__INPUT DATA__.
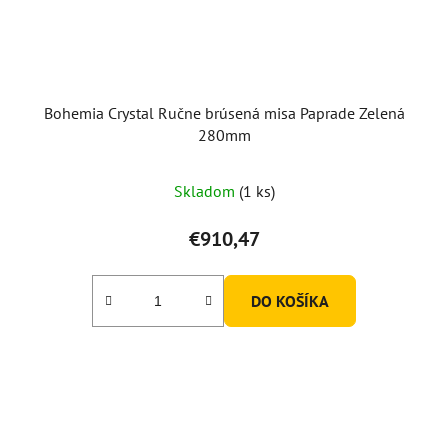
Bohemia Crystal Ručne brúsená misa Paprade Zelená
280mm
Skladom
(1 ks)
€910,47
DO KOŠÍKA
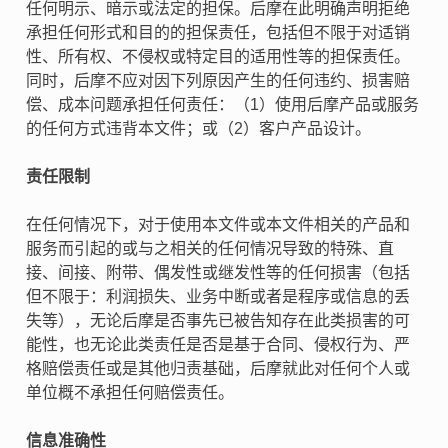
任何明示、暗示或法定的担保。后摩在此明确声明拒绝
承担任何形式和目的的担保责任，包括但不限于对适销
性、所有权、不侵权或特定目的适用性等的担保责任。
同时，后摩不应对因下列原因产生的任何违约、损害赔
偿、成本问题承担任何责任：（1）使用后摩产品或服务
的任何方式违背本文件；或（2）客户产品设计。
责任限制
在任何情况下，对于使用本文件或本文件相关的产品和
服务而引起的或与之相关的任何情况导致的特殊、直
接、间接、附带、偶发性或继发性等的任何损害（包括
但不限于：利润损失、业务中断或者是程序或信息的丢
失等），无论后摩是否事先已被告知存在此类损害的可
能性，也无论此类责任是否是基于合同、侵权行为、严
格赔偿责任或是其他归责基础，后摩就此对任何个人或
单位概不承担任何赔偿责任。
信息准确性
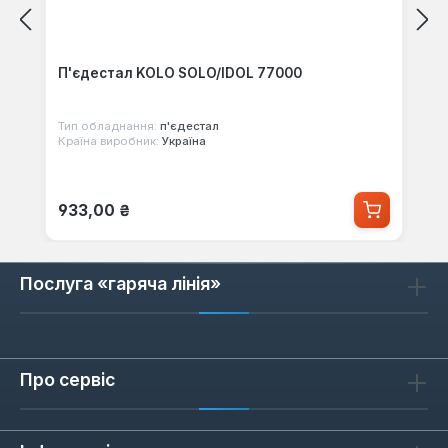
П'єдестал KOLO SOLO/IDOL 77000
Тип обладнання:
п'єдестал
Країна виробник:
Україна
Звичайна ціна:
933,00 ₴
Послуга «гаряча лінія»
Про сервіс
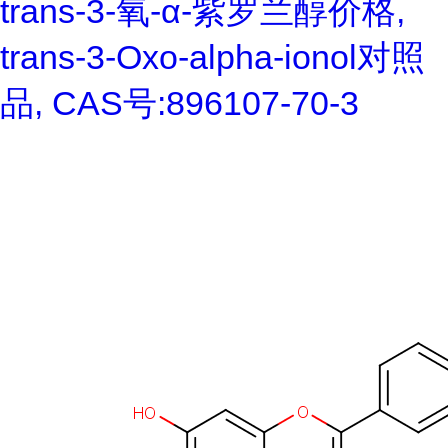
trans-3-氧-α-紫罗兰醇价格,
trans-3-Oxo-alpha-ionol对照
品, CAS号:896107-70-3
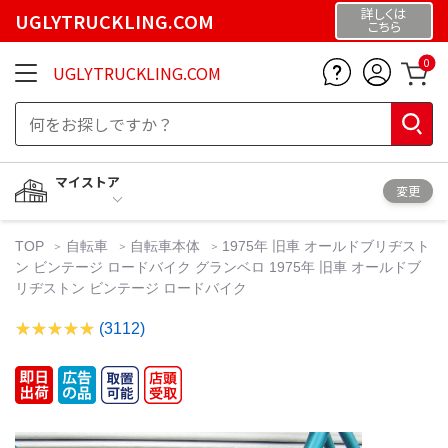
詳しくは
UGLYTRUCKLING.COM
こちら
0
UGLYTRUCKLING.COM
マイストア
変更
TOP
自転車
自転車本体
1975年 旧車 オールドブリヂスト
ン ビンテージ ロードバイク グランベロ 1975年 旧車 オールドブ
リヂストン ビンテージ ロードバイク
(3112)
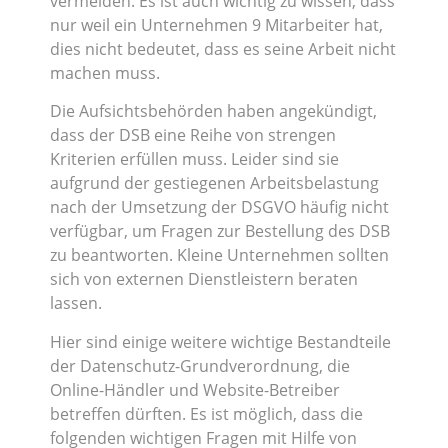
vermeiden. Es ist auch wichtig zu wissen, dass
nur weil ein Unternehmen 9 Mitarbeiter hat,
dies nicht bedeutet, dass es seine Arbeit nicht
machen muss.
Die Aufsichtsbehörden haben angekündigt,
dass der DSB eine Reihe von strengen
Kriterien erfüllen muss. Leider sind sie
aufgrund der gestiegenen Arbeitsbelastung
nach der Umsetzung der DSGVO häufig nicht
verfügbar, um Fragen zur Bestellung des DSB
zu beantworten. Kleine Unternehmen sollten
sich von externen Dienstleistern beraten
lassen.
Hier sind einige weitere wichtige Bestandteile
der Datenschutz-Grundverordnung, die
Online-Händler und Website-Betreiber
betreffen dürften. Es ist möglich, dass die
folgenden wichtigen Fragen mit Hilfe von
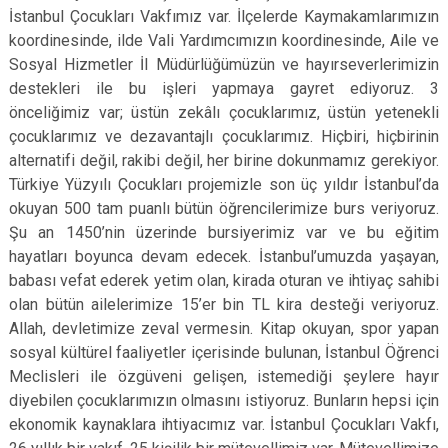
İstanbul Çocukları Vakfımız var. İlçelerde Kaymakamlarımızın
koordinesinde, ilde Vali Yardımcımızın koordinesinde, Aile ve
Sosyal Hizmetler İl Müdürlüğümüzün ve hayırseverlerimizin
destekleri ile bu işleri yapmaya gayret ediyoruz. 3
önceliğimiz var; üstün zekâlı çocuklarımız, üstün yetenekli
çocuklarımız ve dezavantajlı çocuklarımız. Hiçbiri, hiçbirinin
alternatifi değil, rakibi değil, her birine dokunmamız gerekiyor.
Türkiye Yüzyılı Çocukları projemizle son üç yıldır İstanbul’da
okuyan 500 tam puanlı bütün öğrencilerimize burs veriyoruz.
Şu an 1450’nin üzerinde bursiyerimiz var ve bu eğitim
hayatları boyunca devam edecek. İstanbul’umuzda yaşayan,
babası vefat ederek yetim olan, kirada oturan ve ihtiyaç sahibi
olan bütün ailelerimize 15’er bin TL kira desteği veriyoruz.
Allah, devletimize zeval vermesin. Kitap okuyan, spor yapan
sosyal kültürel faaliyetler içerisinde bulunan, İstanbul Öğrenci
Meclisleri ile özgüveni gelişen, istemediği şeylere hayır
diyebilen çocuklarımızın olmasını istiyoruz. Bunların hepsi için
ekonomik kaynaklara ihtiyacımız var. İstanbul Çocukları Vakfı,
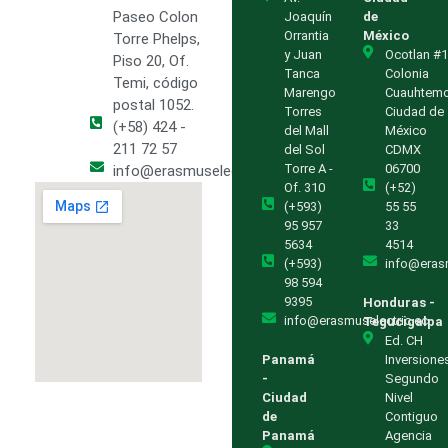
Paseo Colon
Joaquín
de
Orrantia
México
Torre Phelps,
y Juan
Ocotlan #1
Piso 20, Of.
Tanca
Colonia
Temi, código
Marengo
Cuauhtem
postal 1052.
Torres
Ciudad de
(+58) 424 -
del Mall
México
211 72 57
del Sol
CDMX
Torre A -
06700
info@erasmuselectric.com.ve
Of. 310
(+52)
(+593)
55 55
95 957
33
5634
4514
(+593)
info@eras
98 594
9395
Honduras -
info@erasmuselectric.ec
Tegucigalpa
Ed. CH
Panamá
Inversione
-
Segundo
Ciudad
Nivel
de
Contiguo
Panamá
Agencia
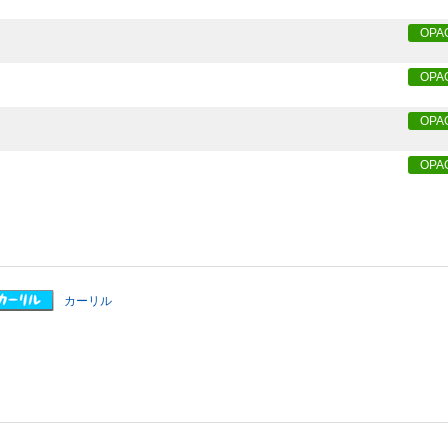
OPA
OPA
OPA
OPA
カーリル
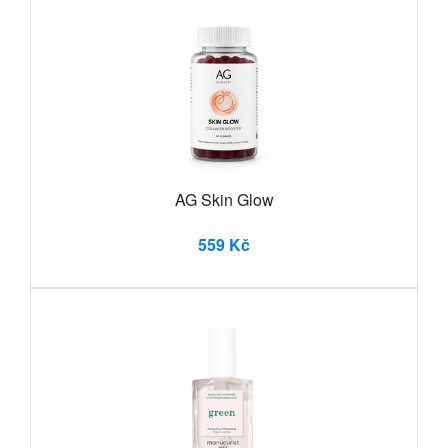
AG Skin Glow
559 Kč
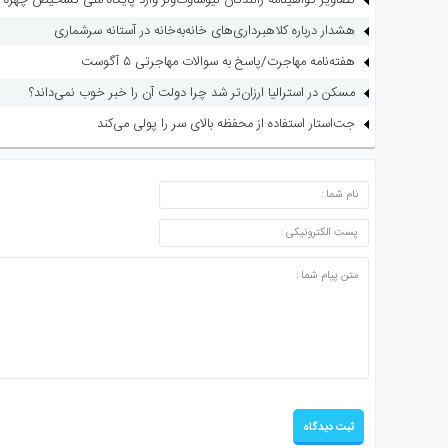
تصاویر گواهینامه رانندگان نیوساوت‌ولز وارد پایگاه ملی تشخیص چهره 
هشدار درباره کلاهبرداری‌های خانه‌به‌خانه در آستانه سرشماری
هفته‌نامه مهاجرت/پاسخ به سوالات مهاجرتی ۵ آگوست
مسکن در استرالیا ارزان‌تر شد چرا دولت آن را خبر خوب نمی‌داند؟
جت‌استار استفاده از محفظه بالای سر را پولی می‌کند
ارسال دیدگاه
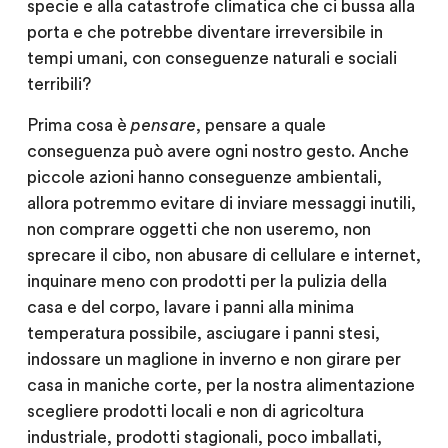
specie e alla catastrofe climatica che ci bussa alla
porta e che potrebbe diventare irreversibile in
tempi umani, con conseguenze naturali e sociali
terribili?
Prima cosa è
pensare
, pensare a quale
conseguenza può avere ogni nostro gesto. Anche
piccole azioni hanno conseguenze ambientali,
allora potremmo evitare di inviare messaggi inutili,
non comprare oggetti che non useremo, non
sprecare il cibo, non abusare di cellulare e internet,
inquinare meno con prodotti per la pulizia della
casa e del corpo, lavare i panni alla minima
temperatura possibile, asciugare i panni stesi,
indossare un maglione in inverno e non girare per
casa in maniche corte, per la nostra alimentazione
scegliere prodotti locali e non di agricoltura
industriale, prodotti stagionali, poco imballati,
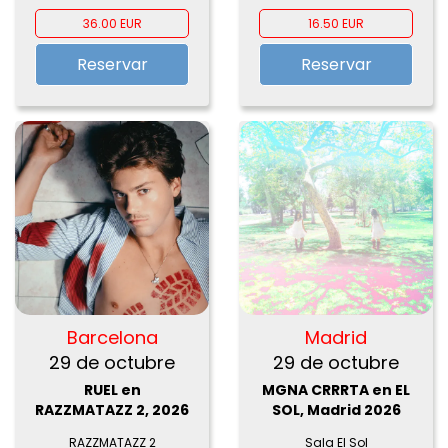
36.00 EUR
16.50 EUR
Reservar
Reservar
Barcelona
Madrid
29 de octubre
29 de octubre
RUEL en
MGNA CRRRTA en EL
RAZZMATAZZ 2, 2026
SOL, Madrid 2026
RAZZMATAZZ 2
Sala El Sol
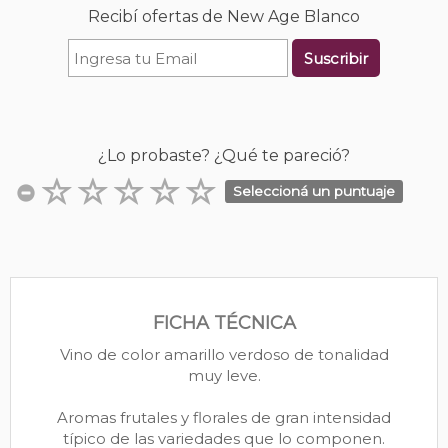
Recibí ofertas de New Age Blanco
Suscribir
¿Lo probaste? ¿Qué te pareció?
Seleccioná un puntuaje
FICHA TÉCNICA
Vino de color amarillo verdoso de tonalidad
muy leve.
Aromas frutales y florales de gran intensidad
típico de las variedades que lo componen.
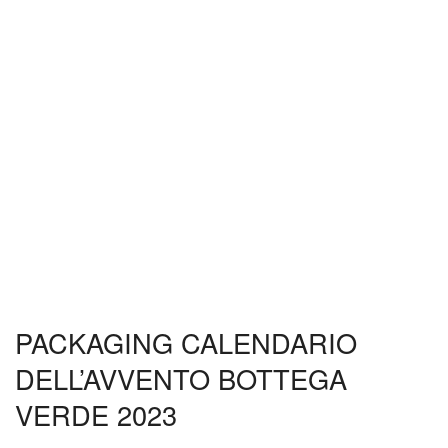
PACKAGING CALENDARIO
DELL’AVVENTO BOTTEGA
VERDE 2023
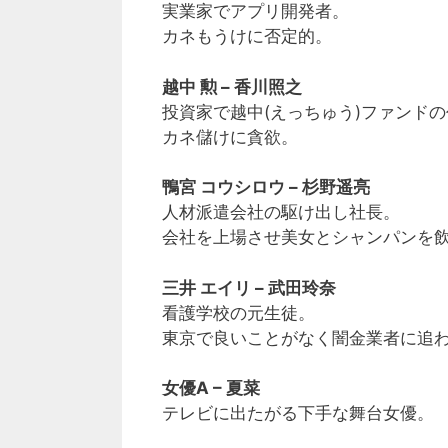
実業家でアプリ開発者。
カネもうけに否定的。
越中 勲 – 香川照之
投資家で越中(えっちゅう)ファンド
カネ儲けに貪欲。
鴨宮 コウシロウ – 杉野遥亮
人材派遣会社の駆け出し社長。
会社を上場させ美女とシャンパンを
三井 エイリ – 武田玲奈
看護学校の元生徒。
東京で良いことがなく闇金業者に追
女優A – 夏菜
テレビに出たがる下手な舞台女優。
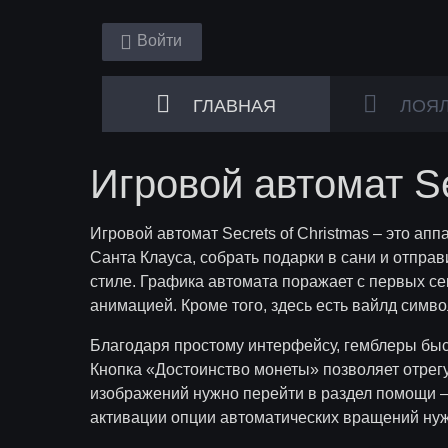
Войти
ГЛАВНАЯ
ЛОЯ
Игровой автомат Se
Игровой автомат Secrets of Christmas – это ап
Санта Клауса, собрать подарки в сани и отпра
стиле. Графика
автомат
а поражает с первых с
анимацией. Кроме того, здесь есть вайлд симв
Благодаря простому интерфейсу, гемблеры быс
Кнопка «Достоинство монеты» позволяет отрегу
изображений нужно перейти в раздел помощи – 
активации опции автоматических вращений нужн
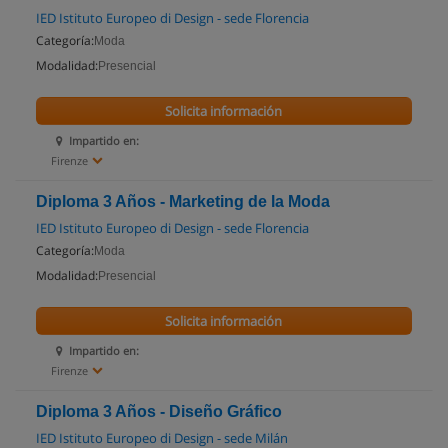
IED Istituto Europeo di Design - sede Florencia
Categoría:
Moda
Modalidad:
Presencial
Solicita información
Impartido en:
Firenze
Diploma 3 Años - Marketing de la Moda
IED Istituto Europeo di Design - sede Florencia
Categoría:
Moda
Modalidad:
Presencial
Solicita información
Impartido en:
Firenze
Diploma 3 Años - Diseño Gráfico
IED Istituto Europeo di Design - sede Milán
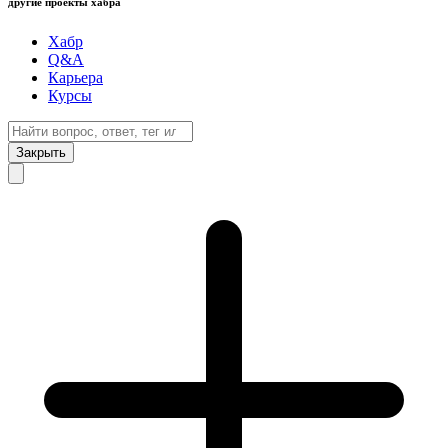
другие проекты хабра
Хабр
Q&A
Карьера
Курсы
Закрыть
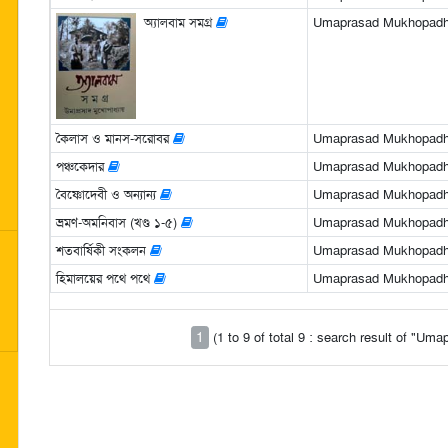
অ্যালবাম সমগ্র
Umaprasad Mukhopad
কৈলাস ও মানস-সরোবর
Umaprasad Mukhopad
পঞ্চকেদার
Umaprasad Mukhopad
বৈষ্ণোদেবী ও অন্যান্য
Umaprasad Mukhopad
ভ্রমণ-অমনিবাস (খণ্ড ১-৫)
Umaprasad Mukhopad
শতবার্ষিকী সংকলন
Umaprasad Mukhopad
হিমালয়ের পথে পথে
Umaprasad Mukhopad
1
(1 to 9 of total 9 : search result of "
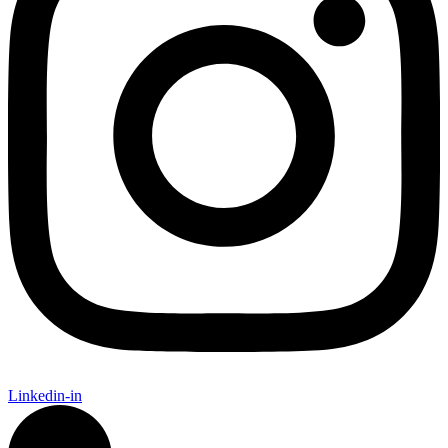
Linkedin-in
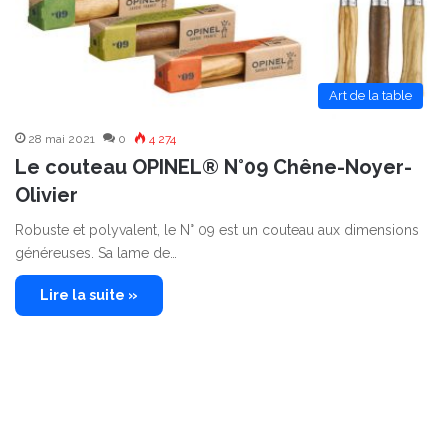
Art de la table
28 mai 2021
0
4 274
Le couteau OPINEL® N°09 Chêne-Noyer-
Olivier
Robuste et polyvalent, le N° 09 est un couteau aux dimensions
généreuses. Sa lame de…
Lire la suite »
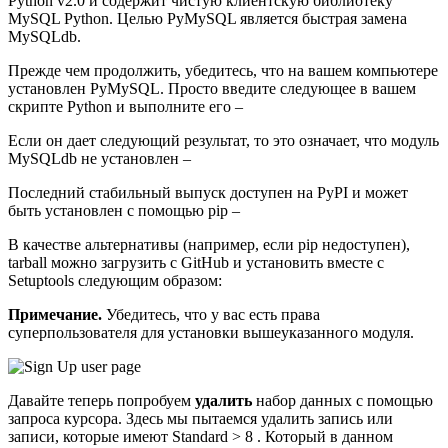
Python v2.0 и содержит чистую клиентскую библиотеку
MySQL Python. Целью PyMySQL является быстрая замена
MySQLdb.
Прежде чем продолжить, убедитесь, что на вашем компьютере
установлен PyMySQL. Просто введите следующее в вашем
скрипте Python и выполните его –
Если он дает следующий результат, то это означает, что модуль
MySQLdb не установлен –
Последний стабильный выпуск доступен на PyPI и может
быть установлен с помощью pip –
В качестве альтернативы (например, если pip недоступен),
tarball можно загрузить с GitHub и установить вместе с
Setuptools следующим образом:
Примечание.
Убедитесь, что у вас есть права
суперпользователя для установки вышеуказанного модуля.
Давайте теперь попробуем
удалить
набор данных с помощью
запроса курсора. Здесь мы пытаемся удалить запись или
записи, которые имеют Standard > 8 . Который в данном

__PROBLEM TO WORK ON__. Look above for the line with "হিমালয়ের পথে পথে", then give again exactly every line from there through the line with "запроса курсора. Здесь", skipping the pictures.

__RESPONSE TO THIS TASK__.
হিমালয়ের পথে পথে
Umaprasad Mukhopad
1
(1 to 9 of total 9 : search result of "
Linkedin-in
Art de la table
28 mai 2021
0
4 274
Le couteau OPINEL® N°09 Chêne-Noyer-
Olivier
Robuste et polyvalent, le N° 09 est un couteau aux dimensions
généreuses. Sa lame de…
Lire la suite »
Python v2.0 и содержит чистую клиентскую библиотеку
MySQL Python. Целью PyMySQL является быстрая замена
MySQLdb.
Прежде чем продолжить, убедитесь, что на вашем компьютере
установлен PyMySQL. Просто введите следующее в вашем
скрипте Python и выполните его –
Если он дает следующий результат, то это означает, что модуль
MySQLdb не установлен –
Последний стабильный выпуск доступен на PyPI и может
быть установлен с помощью pip –
В качестве альтернативы (например, если pip недоступен),
tarball можно загрузить с GitHub и установить вместе с
Setuptools следующим образом:
Примечание.
Убедитесь, что у вас есть права
суперпользователя для установки вышеуказанного модуля.
Давайте теперь попробуем
удалить
набор данных с помощью
запроса курсора. Здесь мы пытаемся удалить запись или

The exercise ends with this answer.